> **Action item**
Pick up the review of Beaudoin's book on nineteenth-century Great Lakes archaeology below, and continue it from its last sentence.

> **Extract provided**
Challenging Colonial Narratives: Nineteenth-Century Great Lakes Archaeology by Matthew A. Beaudoin
This slim volume can be likened to an archaeological sandwich. The meat is a cross-cultural and longitudinal study of two generationally separated Mohawk settlement families and two Irish settlement families in southern [End Page 413] Ontario in the nineteenth century. Using archaeological and historical data, Matthew A. Beaudoin spins a story for each of these four families during a period of colonial settlement and what anthropologists used to call culture contact. The bread wrapped around these stories is an argument against the traditional dichotomization by historical archaeologists into "Euro-Canadian" and "Indigenous" or "First Nations" peoples. Still more damning is his charge that historical archaeologists, rather than being the handmaidens to history, are the whores (my choice of word) to global capitalism and the reification of the rise of that capitalism as the story worth telling, to the exclusion of any other. Beaudoin intentionally oversimplifies conventional storytelling to make his point: "the homogenous white European was a capitalist animal who strived to obtain objects to better his/her social standing, and successfully imposed that value system on all others" (25). The introduction and chapter 1 present the theoretical underpinnings of the book and a dissection and critique of the archaeology of colonialism.

> **Extracted material**

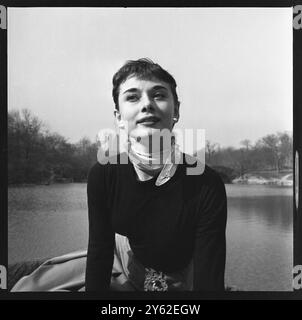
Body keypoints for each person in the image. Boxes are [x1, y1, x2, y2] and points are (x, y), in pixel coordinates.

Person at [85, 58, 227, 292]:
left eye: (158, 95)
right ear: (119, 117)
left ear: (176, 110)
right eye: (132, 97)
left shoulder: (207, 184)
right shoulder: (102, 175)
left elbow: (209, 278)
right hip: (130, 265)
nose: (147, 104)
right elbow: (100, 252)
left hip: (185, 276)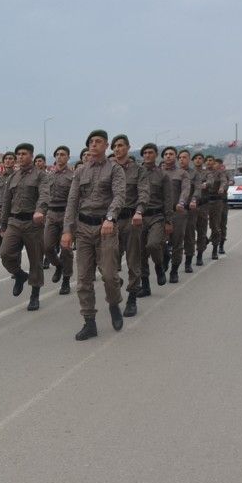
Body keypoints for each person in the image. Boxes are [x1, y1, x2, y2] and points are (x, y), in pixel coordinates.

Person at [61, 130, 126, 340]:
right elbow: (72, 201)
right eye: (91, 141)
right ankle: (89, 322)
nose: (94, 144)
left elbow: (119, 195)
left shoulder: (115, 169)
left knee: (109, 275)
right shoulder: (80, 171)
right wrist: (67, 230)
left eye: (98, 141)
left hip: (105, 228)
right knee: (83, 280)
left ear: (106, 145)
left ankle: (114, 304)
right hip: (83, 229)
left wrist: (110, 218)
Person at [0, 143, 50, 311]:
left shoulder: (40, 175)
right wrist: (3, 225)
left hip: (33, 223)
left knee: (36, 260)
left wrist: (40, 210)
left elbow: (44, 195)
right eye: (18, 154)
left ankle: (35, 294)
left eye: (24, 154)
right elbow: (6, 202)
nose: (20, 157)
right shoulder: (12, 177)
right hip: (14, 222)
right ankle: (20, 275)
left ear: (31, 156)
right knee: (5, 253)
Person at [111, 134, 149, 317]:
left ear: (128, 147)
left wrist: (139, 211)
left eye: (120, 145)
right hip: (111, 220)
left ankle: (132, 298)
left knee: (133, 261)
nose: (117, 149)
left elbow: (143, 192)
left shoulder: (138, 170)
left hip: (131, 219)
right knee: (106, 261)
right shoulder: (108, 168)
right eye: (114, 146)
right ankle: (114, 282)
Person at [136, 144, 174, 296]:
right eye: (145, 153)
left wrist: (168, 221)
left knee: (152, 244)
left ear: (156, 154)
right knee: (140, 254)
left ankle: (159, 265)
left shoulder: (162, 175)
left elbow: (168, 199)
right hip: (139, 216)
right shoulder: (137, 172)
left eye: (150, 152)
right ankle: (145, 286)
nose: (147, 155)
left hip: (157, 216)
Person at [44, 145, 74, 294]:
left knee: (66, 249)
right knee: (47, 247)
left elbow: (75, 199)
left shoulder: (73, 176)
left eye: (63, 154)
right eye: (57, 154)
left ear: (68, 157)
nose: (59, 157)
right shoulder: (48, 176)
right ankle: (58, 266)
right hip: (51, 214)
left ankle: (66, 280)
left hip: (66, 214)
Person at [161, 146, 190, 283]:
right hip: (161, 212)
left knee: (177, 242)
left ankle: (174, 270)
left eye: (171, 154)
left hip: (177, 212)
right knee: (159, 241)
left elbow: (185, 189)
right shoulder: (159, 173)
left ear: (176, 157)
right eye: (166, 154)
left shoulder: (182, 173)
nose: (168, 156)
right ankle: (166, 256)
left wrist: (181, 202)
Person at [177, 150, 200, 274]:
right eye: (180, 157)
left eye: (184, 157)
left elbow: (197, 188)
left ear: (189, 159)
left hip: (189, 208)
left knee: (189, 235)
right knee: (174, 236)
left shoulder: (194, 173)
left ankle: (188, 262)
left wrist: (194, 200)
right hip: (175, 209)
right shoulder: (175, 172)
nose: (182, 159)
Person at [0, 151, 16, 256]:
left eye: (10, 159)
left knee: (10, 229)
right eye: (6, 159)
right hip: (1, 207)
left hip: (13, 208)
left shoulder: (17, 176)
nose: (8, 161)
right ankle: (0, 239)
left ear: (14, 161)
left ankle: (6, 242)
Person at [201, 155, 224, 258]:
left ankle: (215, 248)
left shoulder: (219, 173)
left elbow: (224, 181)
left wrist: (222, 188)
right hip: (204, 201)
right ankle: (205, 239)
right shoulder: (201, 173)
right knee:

--

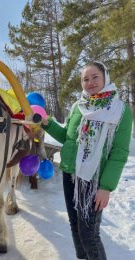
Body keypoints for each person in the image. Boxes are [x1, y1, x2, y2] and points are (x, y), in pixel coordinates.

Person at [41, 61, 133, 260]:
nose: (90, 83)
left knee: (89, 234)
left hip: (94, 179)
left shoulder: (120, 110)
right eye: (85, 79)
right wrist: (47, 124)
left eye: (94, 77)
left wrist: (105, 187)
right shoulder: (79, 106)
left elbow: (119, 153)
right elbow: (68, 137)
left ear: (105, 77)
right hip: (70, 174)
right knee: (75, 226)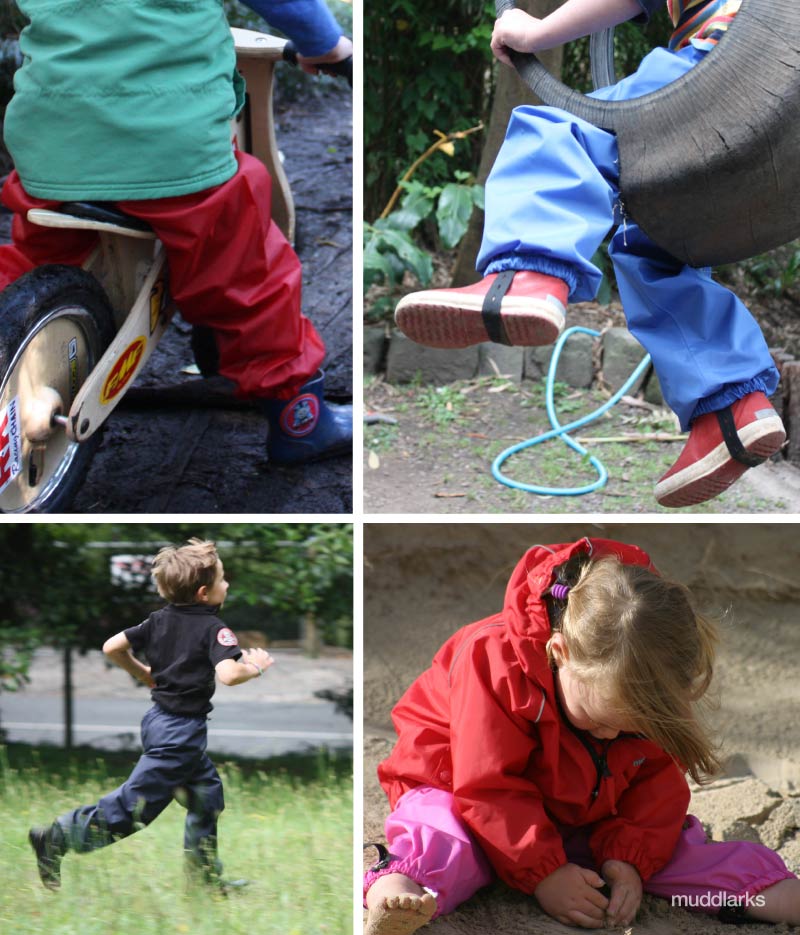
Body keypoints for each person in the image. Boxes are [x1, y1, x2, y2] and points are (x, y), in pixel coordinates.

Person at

---

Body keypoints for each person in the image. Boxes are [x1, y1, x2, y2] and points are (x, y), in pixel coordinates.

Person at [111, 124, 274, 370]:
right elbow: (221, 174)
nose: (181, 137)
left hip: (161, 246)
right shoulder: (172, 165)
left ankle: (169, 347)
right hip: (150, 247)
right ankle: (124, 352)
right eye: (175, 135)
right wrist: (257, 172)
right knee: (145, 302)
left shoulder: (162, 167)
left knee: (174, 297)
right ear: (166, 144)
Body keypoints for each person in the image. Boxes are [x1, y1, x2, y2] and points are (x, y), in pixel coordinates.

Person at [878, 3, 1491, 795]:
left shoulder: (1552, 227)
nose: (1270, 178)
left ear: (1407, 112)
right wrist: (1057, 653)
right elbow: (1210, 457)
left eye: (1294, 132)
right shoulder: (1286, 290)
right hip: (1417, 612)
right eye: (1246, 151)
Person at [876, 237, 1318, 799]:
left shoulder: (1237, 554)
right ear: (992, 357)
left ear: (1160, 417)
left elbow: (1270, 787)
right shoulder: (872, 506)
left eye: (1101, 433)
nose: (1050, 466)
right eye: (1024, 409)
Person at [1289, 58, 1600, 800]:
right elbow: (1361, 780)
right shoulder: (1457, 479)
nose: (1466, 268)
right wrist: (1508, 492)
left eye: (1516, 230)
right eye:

> **Exercise result**
Chapter 2 tells the stories of the Mohawks in southeastern Ontario through two places, the Davisville Settlement and Mohawk Village. The Davisville Settlement was a Methodist Mohawk community established between 1785 and 1822 on the north side of the Grand River in Ontario. It was established in response to the town of Mohawk Village and the latter's embrace of alcohol and social changes. Established in 1784 by Joseph Brant, Mohawk Village was a settlement for the Six Nations Iroquois. Thomas Davis, a highly regarded Mohawk chief (and the cousin of Joseph Brant), became the village leader.
Archaeological work at Davisville revealed two distinct components, an earlier occupation dating 1800—1830 and a later one dating 1830—1860. Analysis of the components focused on ceramics and faunal remains. Ceramic analysis divided vessels into plates, bowls, and cups reflecting solid meals, liquid meals, and teas respectively. Each meal style reflected differing dining etiquettes. Faunal analysis revealed assemblages between domesticated and wild mammals. Pig, chicken, cow, and sheep largely represented domesticated species, and white-tailed deer dominated wild species.
Mohawk Village was on an oxbow of the Grand River three miles downstream from Davisville. The residence of Joseph Brant, it was an administrative center for the Six Nations. As with Davisville, archeologists identified two components, also 1800—1830 and 1830—1860, but representing two generations of the indigenous Powless family. Artifactual analyses also considered foodways through ceramics and faunal remains. Beaudoin noted [End Page 414] differences between the two indigenous communities, notably the presence of a Mohawk elite at Mohawk Village versus an apparent rejection of that kind of status by residents at Davisville. This rejection may have been tempered by the Methodist approach to living at Davisville.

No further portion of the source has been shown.